Entries supplied ::
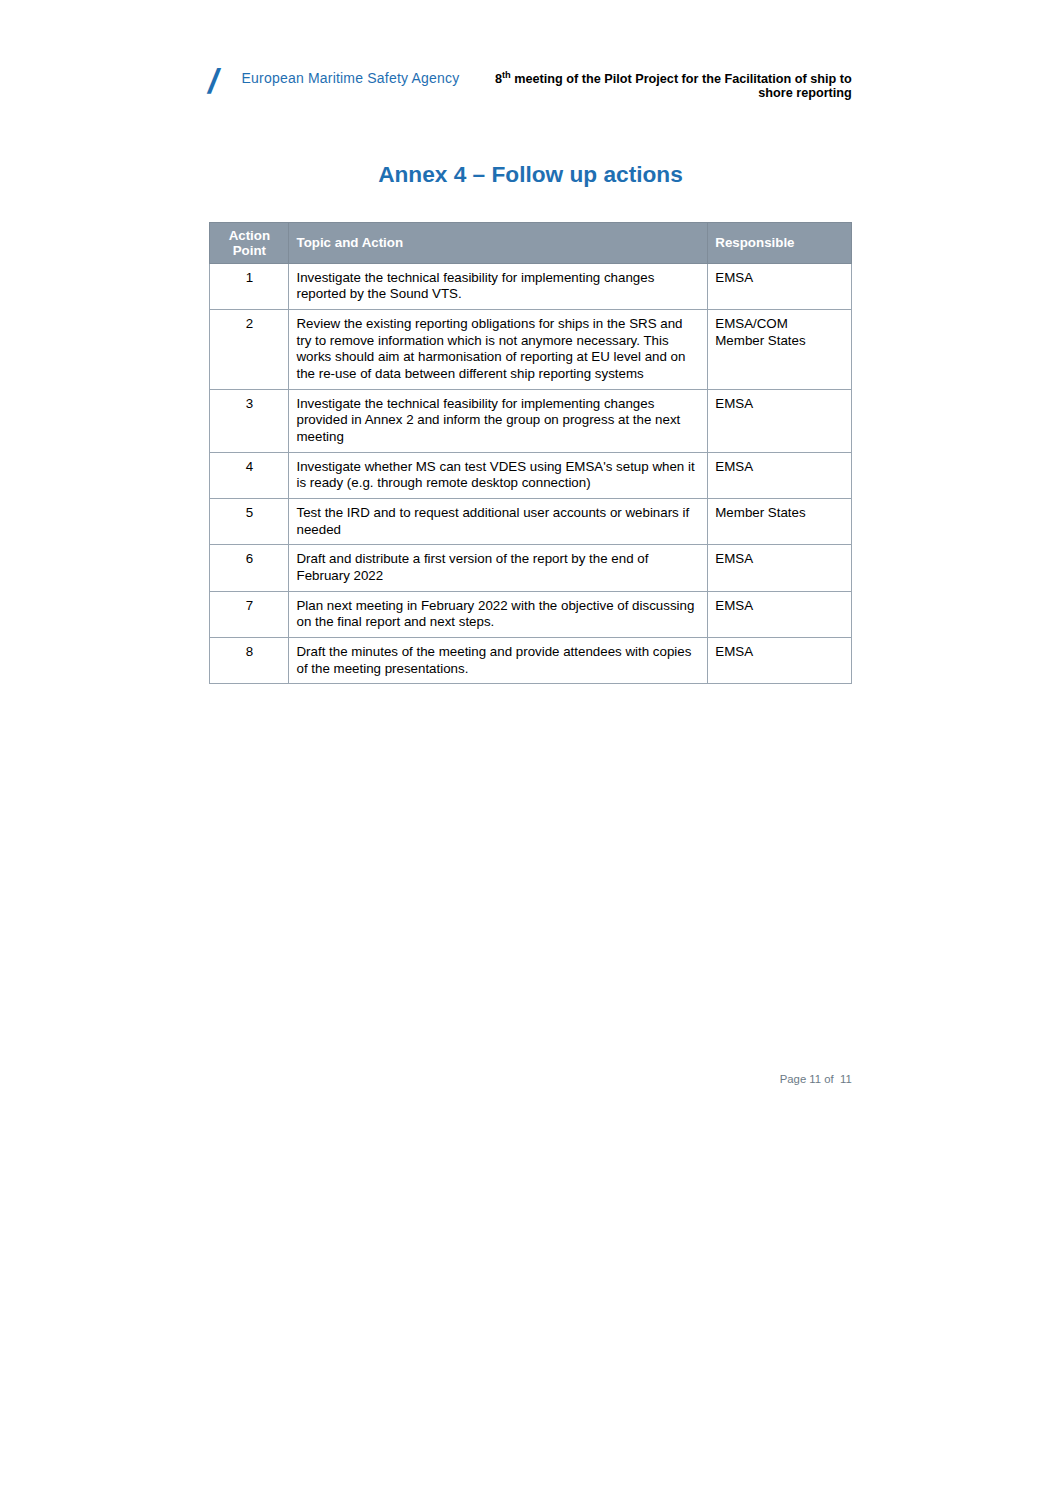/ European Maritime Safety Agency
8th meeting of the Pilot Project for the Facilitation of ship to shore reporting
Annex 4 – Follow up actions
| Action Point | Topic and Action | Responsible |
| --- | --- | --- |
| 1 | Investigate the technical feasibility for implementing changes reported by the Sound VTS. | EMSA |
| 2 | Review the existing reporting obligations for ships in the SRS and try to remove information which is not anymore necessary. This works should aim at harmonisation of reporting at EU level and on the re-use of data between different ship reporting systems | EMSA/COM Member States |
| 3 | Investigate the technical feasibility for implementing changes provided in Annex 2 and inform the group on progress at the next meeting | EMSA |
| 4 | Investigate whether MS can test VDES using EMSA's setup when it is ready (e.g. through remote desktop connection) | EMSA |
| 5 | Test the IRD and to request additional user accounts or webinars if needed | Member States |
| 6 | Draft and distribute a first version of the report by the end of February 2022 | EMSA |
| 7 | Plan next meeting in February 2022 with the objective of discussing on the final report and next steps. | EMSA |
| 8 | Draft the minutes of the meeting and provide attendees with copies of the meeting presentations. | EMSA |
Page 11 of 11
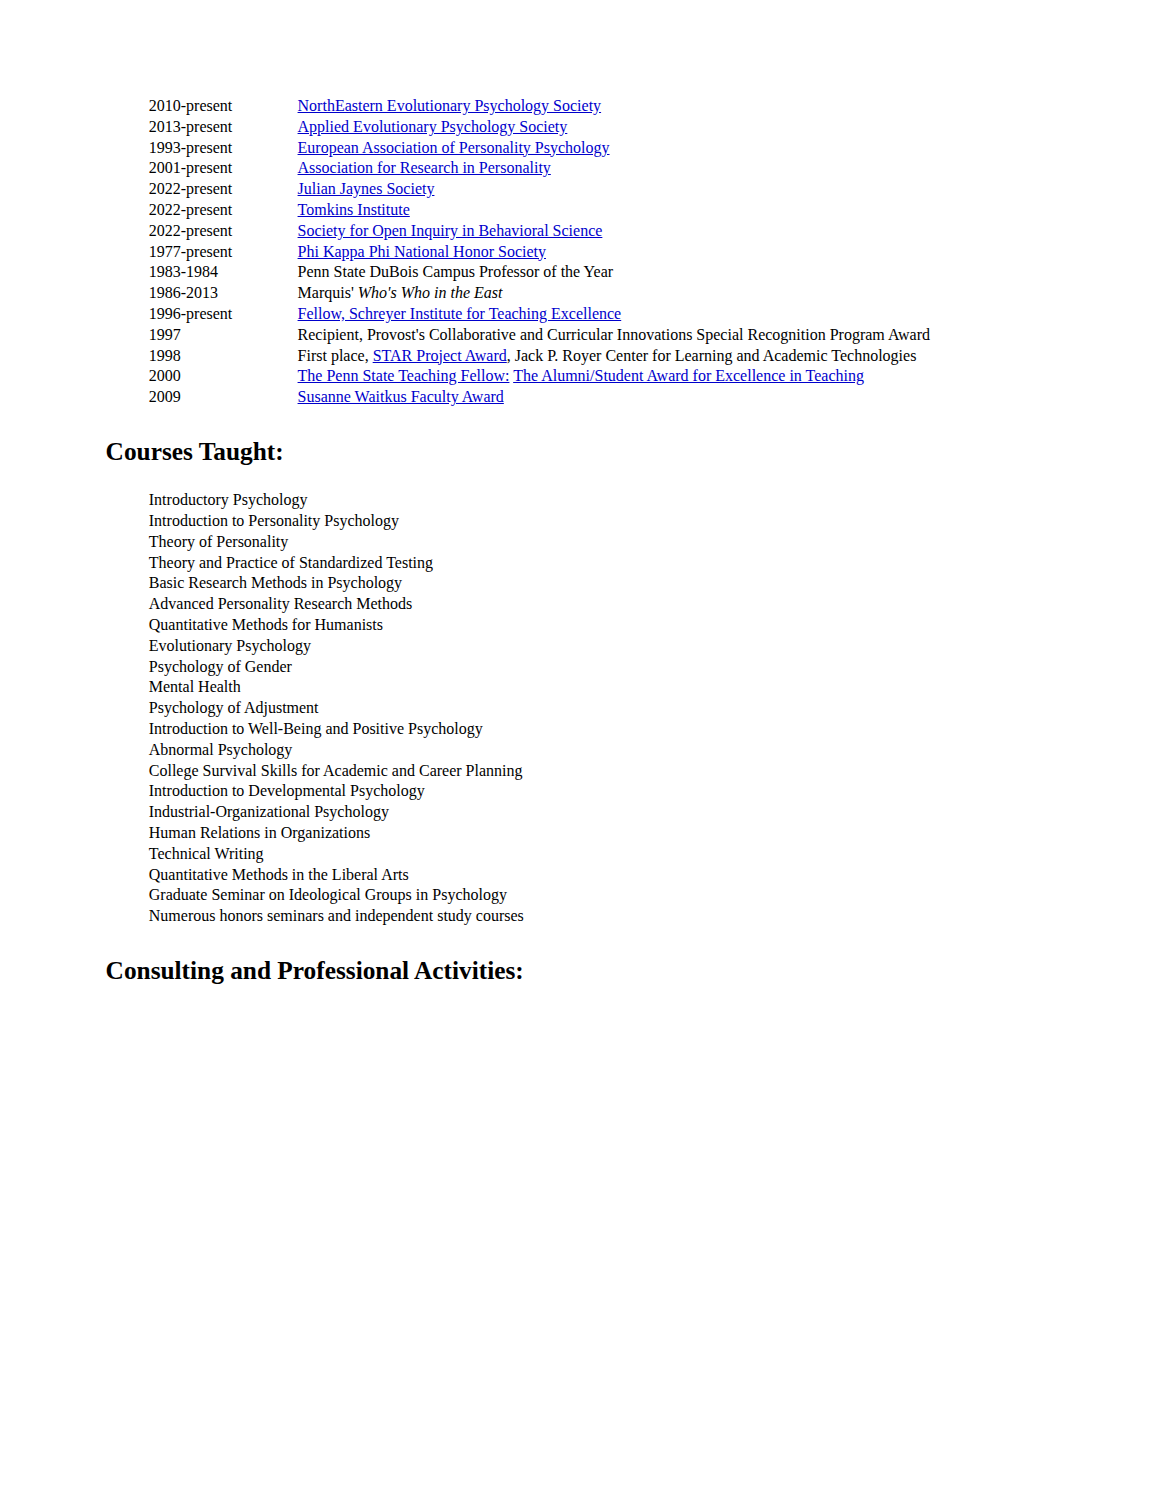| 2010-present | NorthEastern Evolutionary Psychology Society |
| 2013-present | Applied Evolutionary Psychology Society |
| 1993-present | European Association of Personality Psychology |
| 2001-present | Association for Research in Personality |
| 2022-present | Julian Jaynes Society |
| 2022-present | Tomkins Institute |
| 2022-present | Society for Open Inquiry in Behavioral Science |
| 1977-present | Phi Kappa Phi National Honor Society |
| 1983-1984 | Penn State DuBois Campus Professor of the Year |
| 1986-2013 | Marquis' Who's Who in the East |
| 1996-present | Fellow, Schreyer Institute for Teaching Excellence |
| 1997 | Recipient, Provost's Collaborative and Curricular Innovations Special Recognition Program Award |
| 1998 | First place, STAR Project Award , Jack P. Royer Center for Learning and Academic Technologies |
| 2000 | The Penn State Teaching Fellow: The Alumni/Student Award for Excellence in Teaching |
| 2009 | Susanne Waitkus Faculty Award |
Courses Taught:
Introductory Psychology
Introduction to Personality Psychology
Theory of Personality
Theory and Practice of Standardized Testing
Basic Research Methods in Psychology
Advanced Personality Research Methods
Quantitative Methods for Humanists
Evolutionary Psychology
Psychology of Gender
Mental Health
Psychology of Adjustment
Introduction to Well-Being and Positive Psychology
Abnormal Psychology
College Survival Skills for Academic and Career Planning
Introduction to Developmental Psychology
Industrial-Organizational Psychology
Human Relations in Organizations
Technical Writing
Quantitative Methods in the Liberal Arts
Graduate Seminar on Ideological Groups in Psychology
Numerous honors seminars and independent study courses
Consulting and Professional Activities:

Work instruction :: Print exactly the lines running from the start of the entries above to the line with "2022 | EMSA |", both included; leave out any pictures.

Result ::
/ European Maritime Safety Agency
8th meeting of the Pilot Project for the Facilitation of ship to shore reporting
Annex 4 – Follow up actions
| Action Point | Topic and Action | Responsible |
| --- | --- | --- |
| 1 | Investigate the technical feasibility for implementing changes reported by the Sound VTS. | EMSA |
| 2 | Review the existing reporting obligations for ships in the SRS and try to remove information which is not anymore necessary. This works should aim at harmonisation of reporting at EU level and on the re-use of data between different ship reporting systems | EMSA/COM Member States |
| 3 | Investigate the technical feasibility for implementing changes provided in Annex 2 and inform the group on progress at the next meeting | EMSA |
| 4 | Investigate whether MS can test VDES using EMSA's setup when it is ready (e.g. through remote desktop connection) | EMSA |
| 5 | Test the IRD and to request additional user accounts or webinars if needed | Member States |
| 6 | Draft and distribute a first version of the report by the end of February 2022 | EMSA |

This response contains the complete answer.